§ Short exercise
Update the stretch from the line containing "genus: Pistia" through the end of the records by replacing "collection date" with "date collected" and changing nothing else. Return only those lines, without the pictures.

(Data entries)
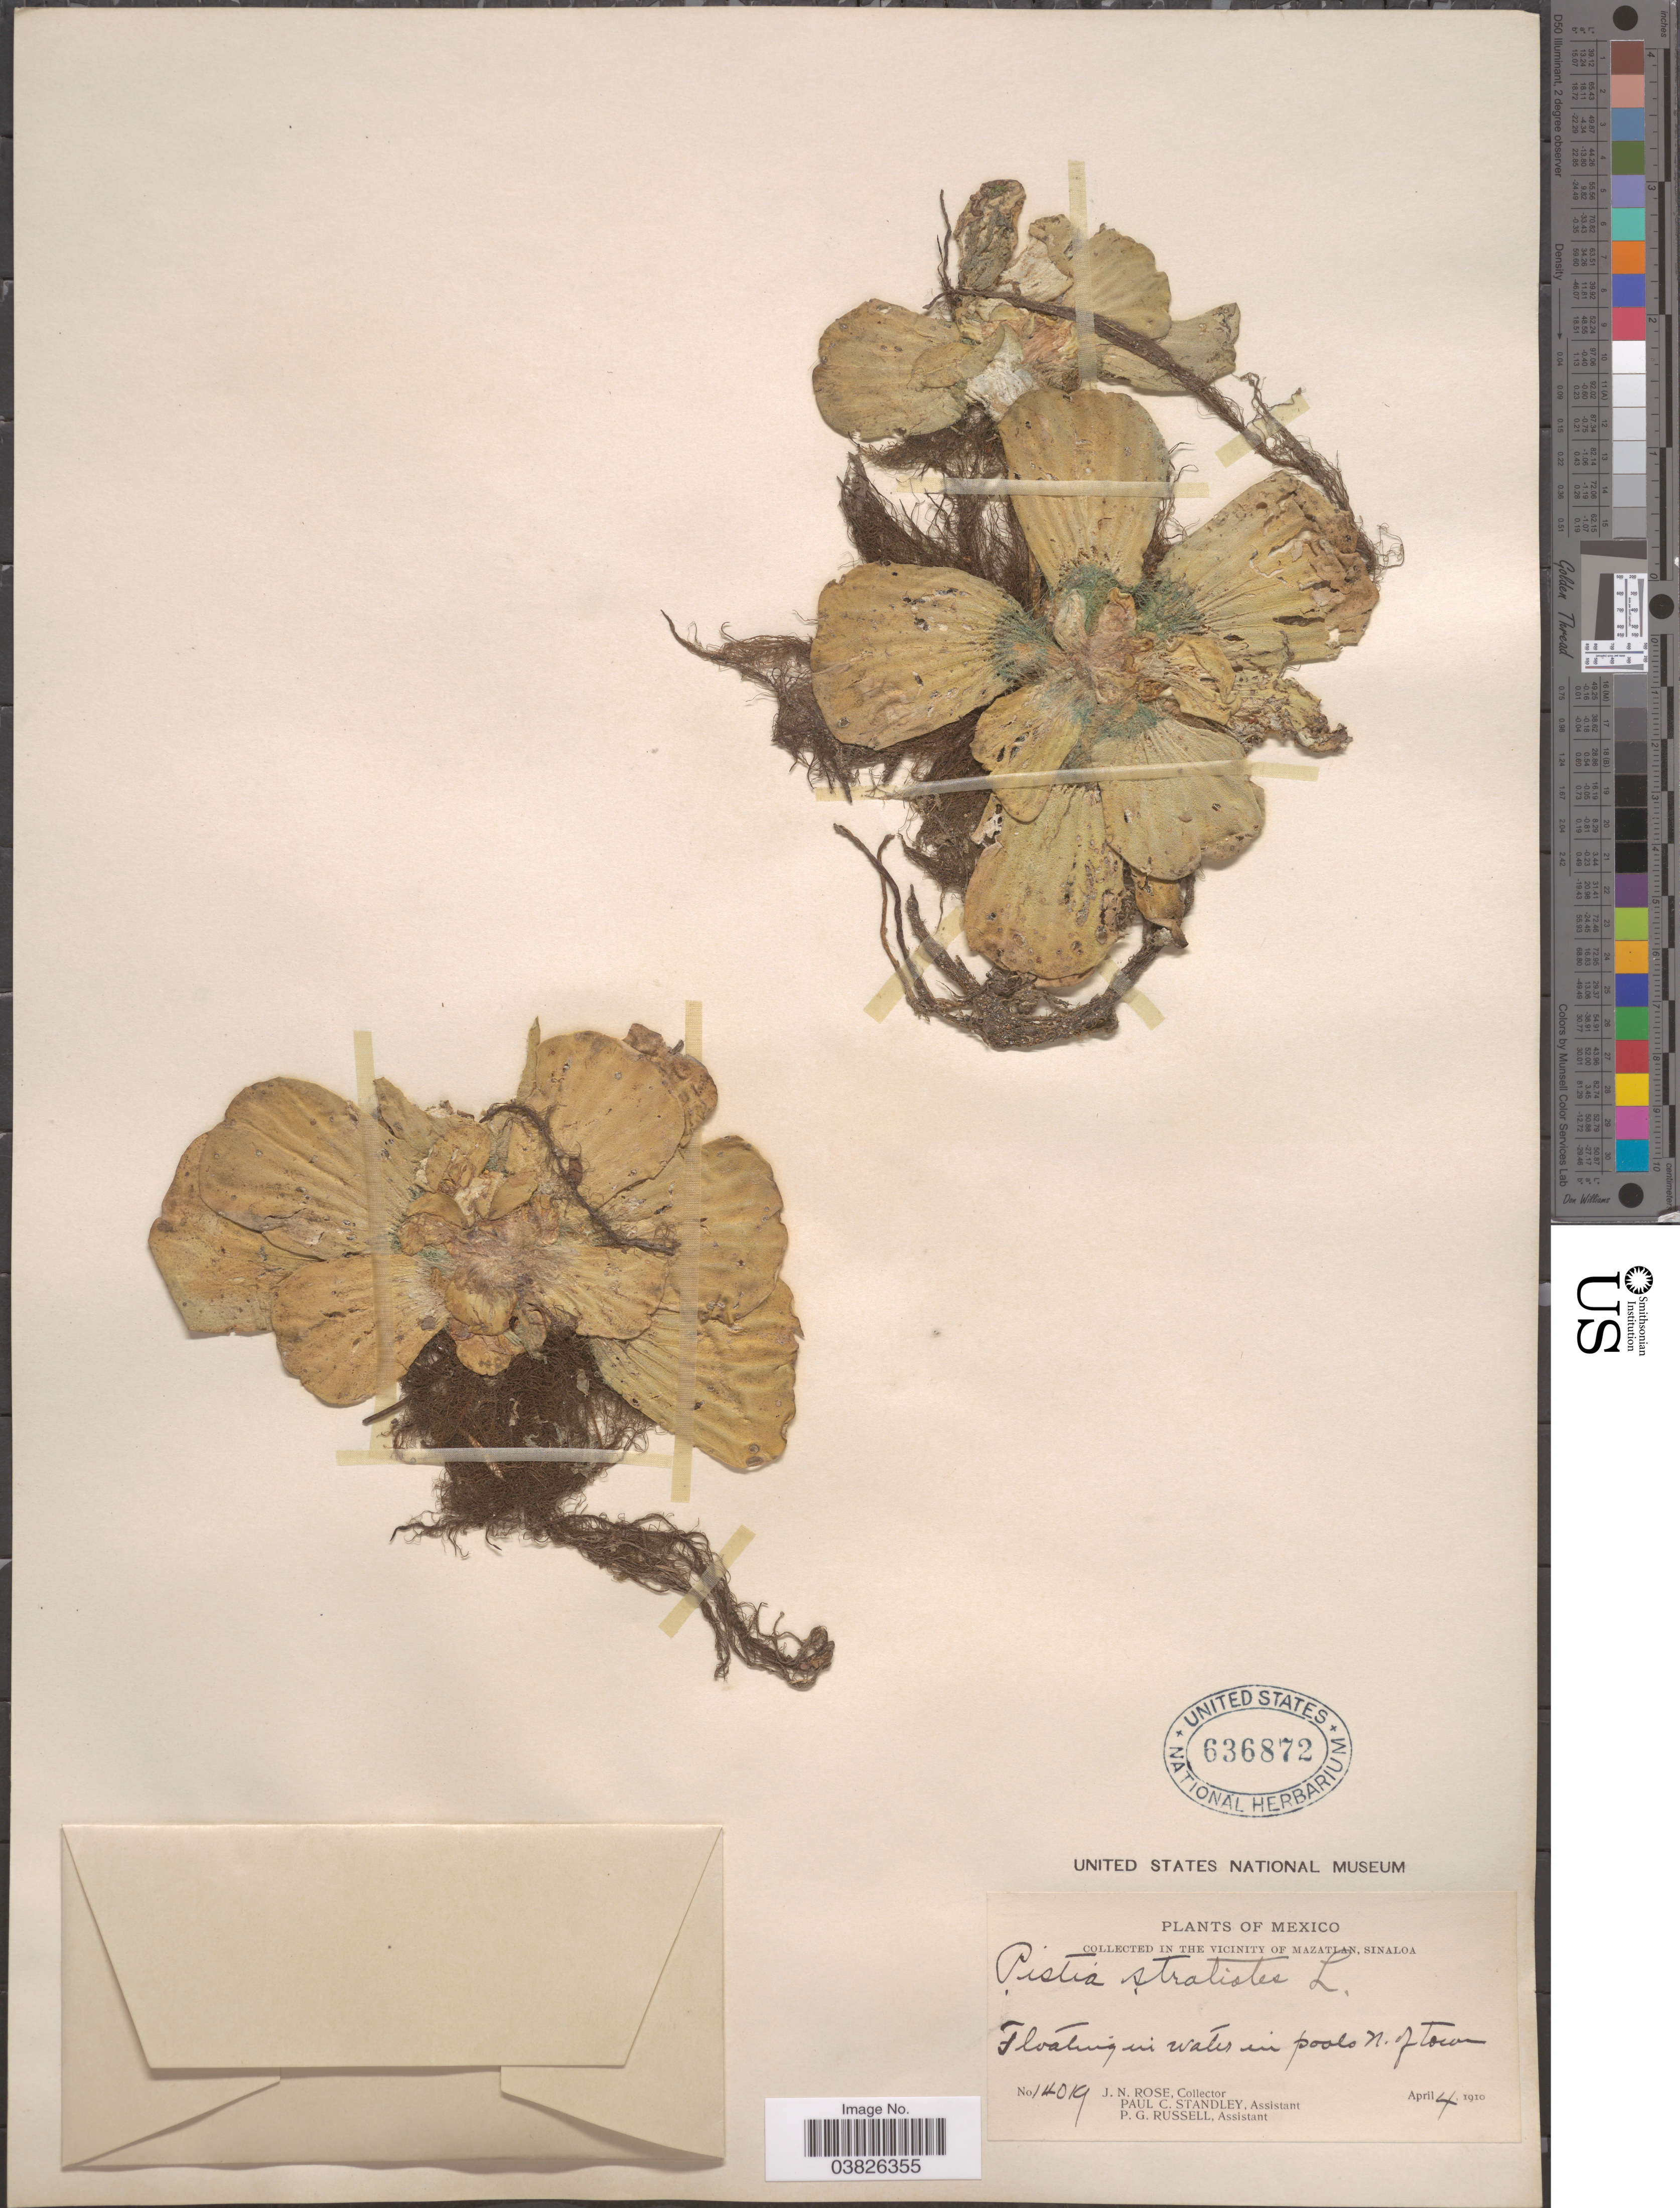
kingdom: Plantae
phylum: Tracheophyta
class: Liliopsida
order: Alismatales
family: Araceae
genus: Pistia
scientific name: Pistia stratiotes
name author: L.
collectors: J. N. Rose, P. C. Standley & P. G. Russell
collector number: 14019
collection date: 1910-04-04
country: Mexico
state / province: Sinaloa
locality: In the Vicinity of Mazatlan. In pools N. of town.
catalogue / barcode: US 636872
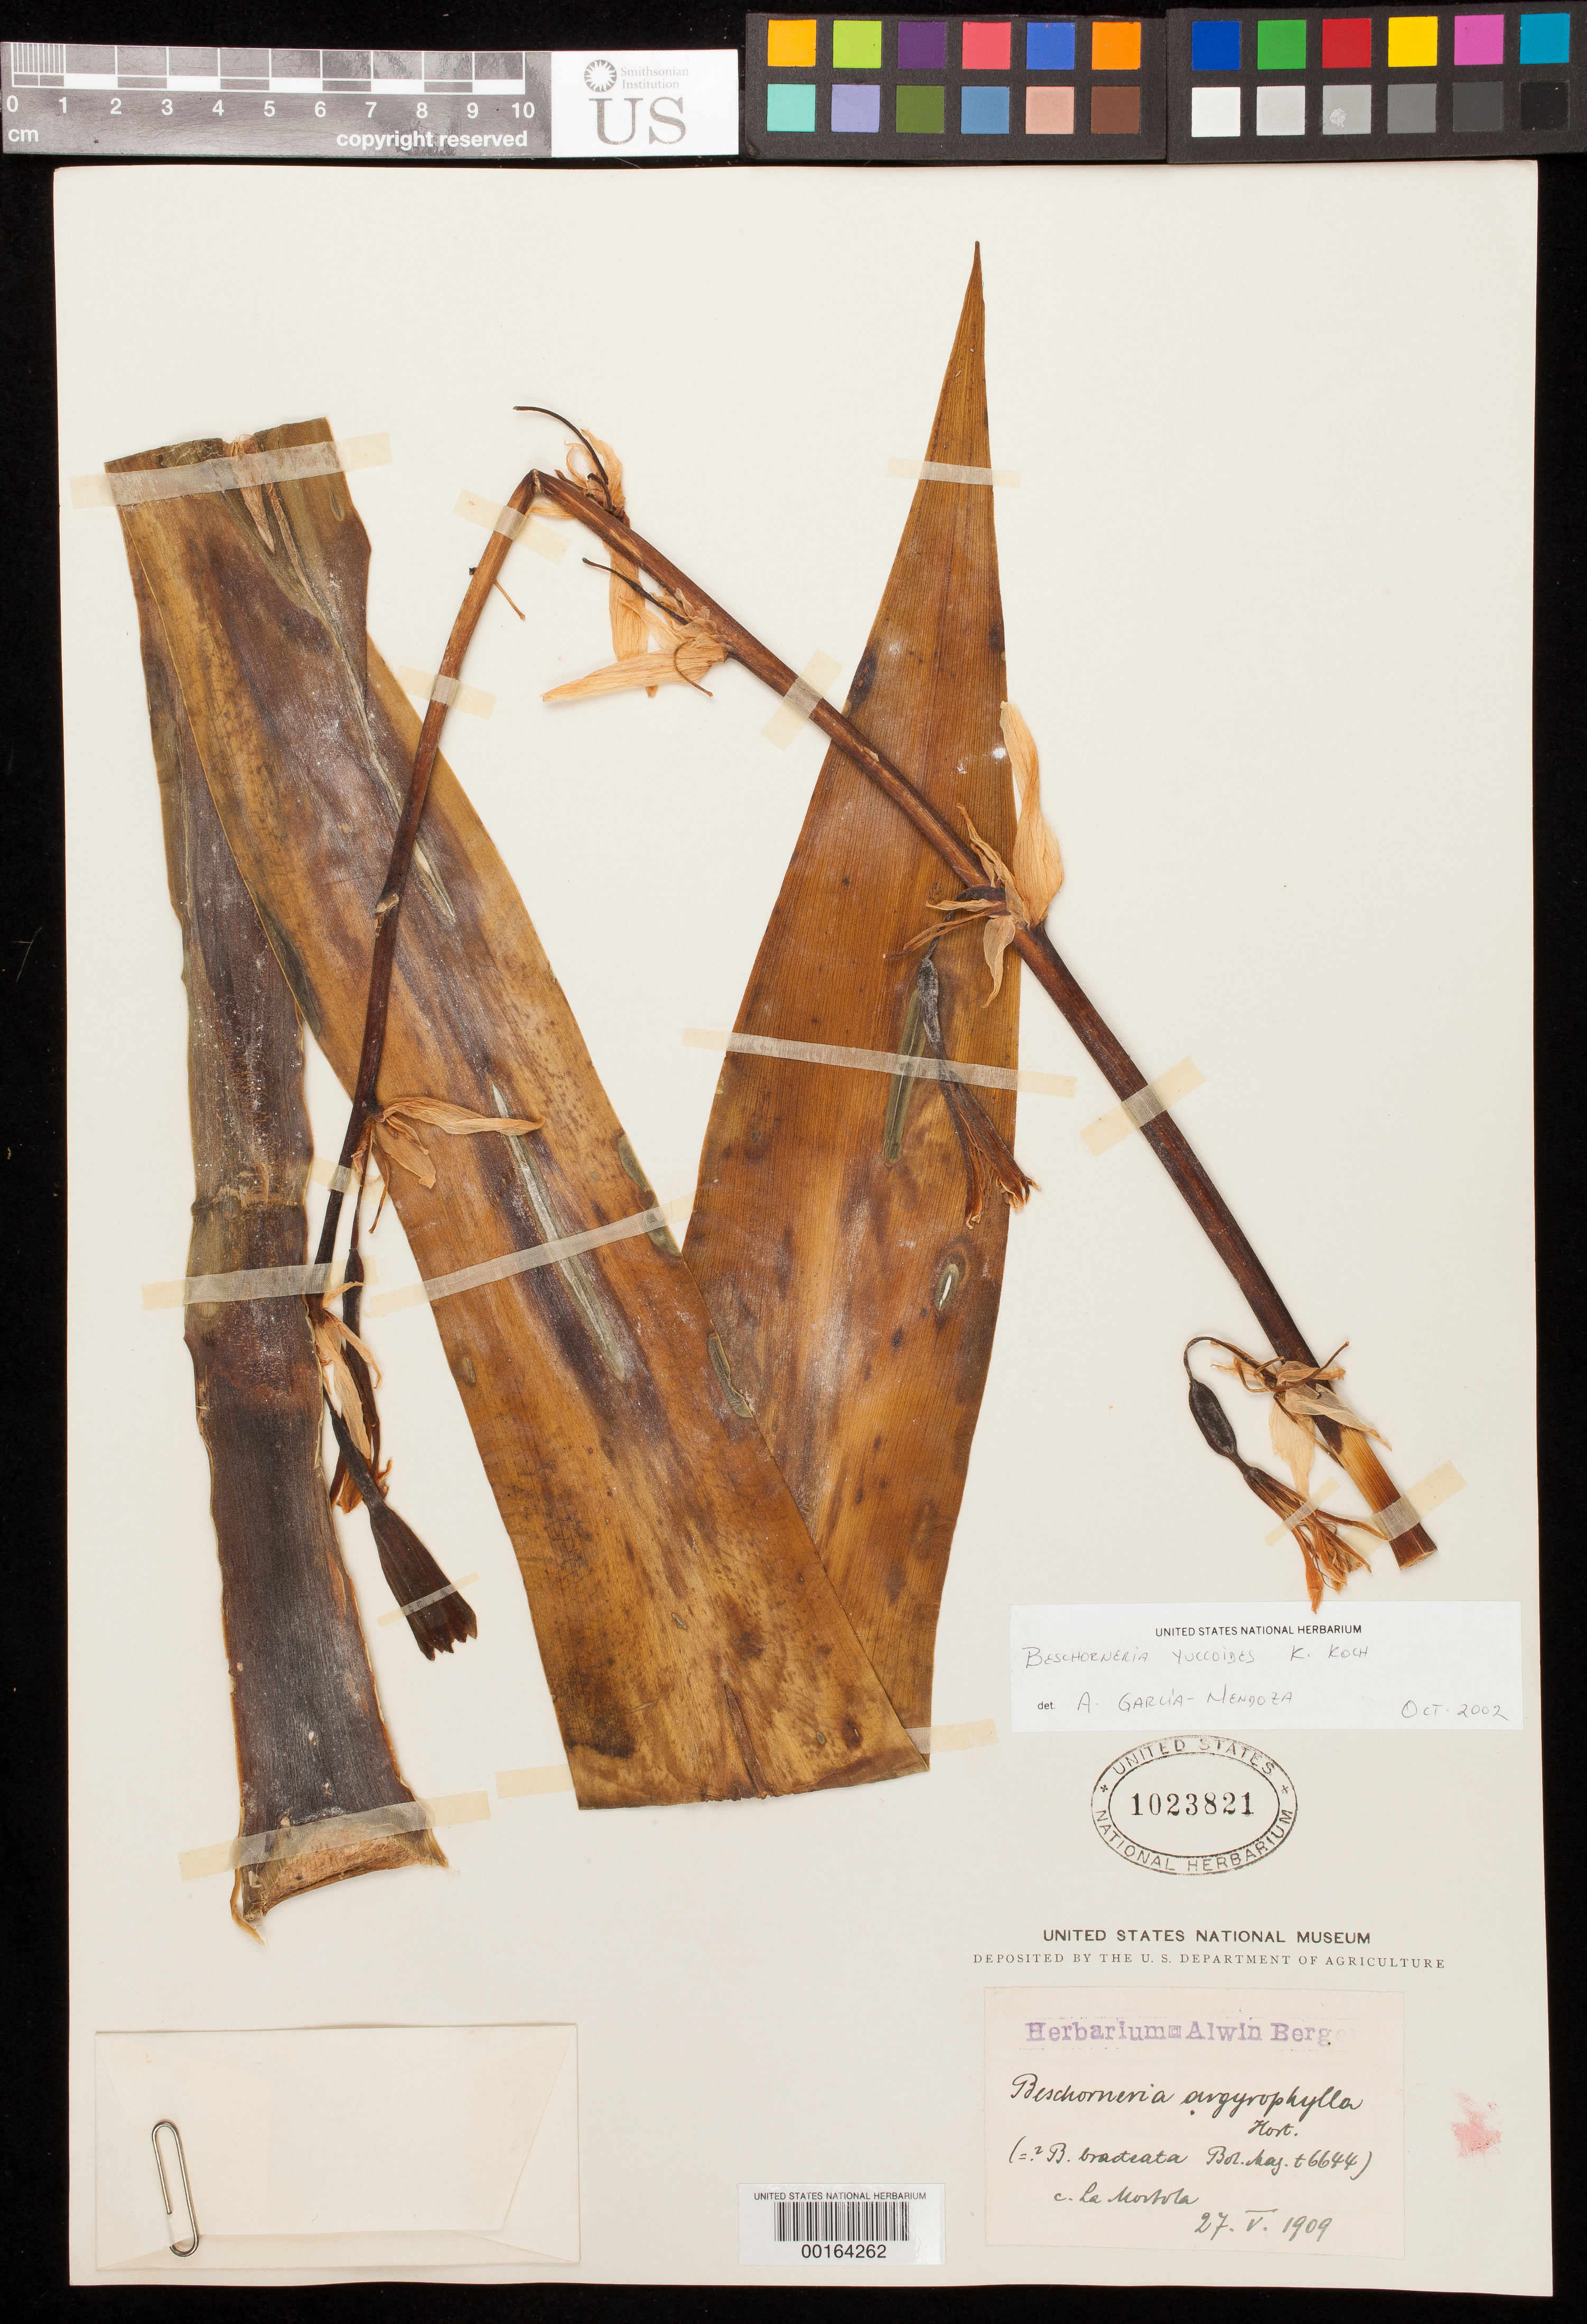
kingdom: Plantae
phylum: Tracheophyta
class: Liliopsida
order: Asparagales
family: Asparagaceae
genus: Beschorneria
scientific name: Beschorneria yuccoides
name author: K. Koch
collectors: ex herb. A. Berger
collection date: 1909-06-02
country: Mexico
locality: Cultivated at La Mortola, Italy.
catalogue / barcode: US 1023821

§ The response
genus: Pistia
scientific name: Pistia stratiotes
name author: L.
collectors: J. N. Rose, P. C. Standley & P. G. Russell
collector number: 14019
date collected: 1910-04-04
country: Mexico
state / province: Sinaloa
locality: In the Vicinity of Mazatlan. In pools N. of town.
catalogue / barcode: US 636872
kingdom: Plantae
phylum: Tracheophyta
class: Liliopsida
order: Asparagales
family: Asparagaceae
genus: Beschorneria
scientific name: Beschorneria yuccoides
name author: K. Koch
collectors: ex herb. A. Berger
date collected: 1909-06-02
country: Mexico
locality: Cultivated at La Mortola, Italy.
catalogue / barcode: US 1023821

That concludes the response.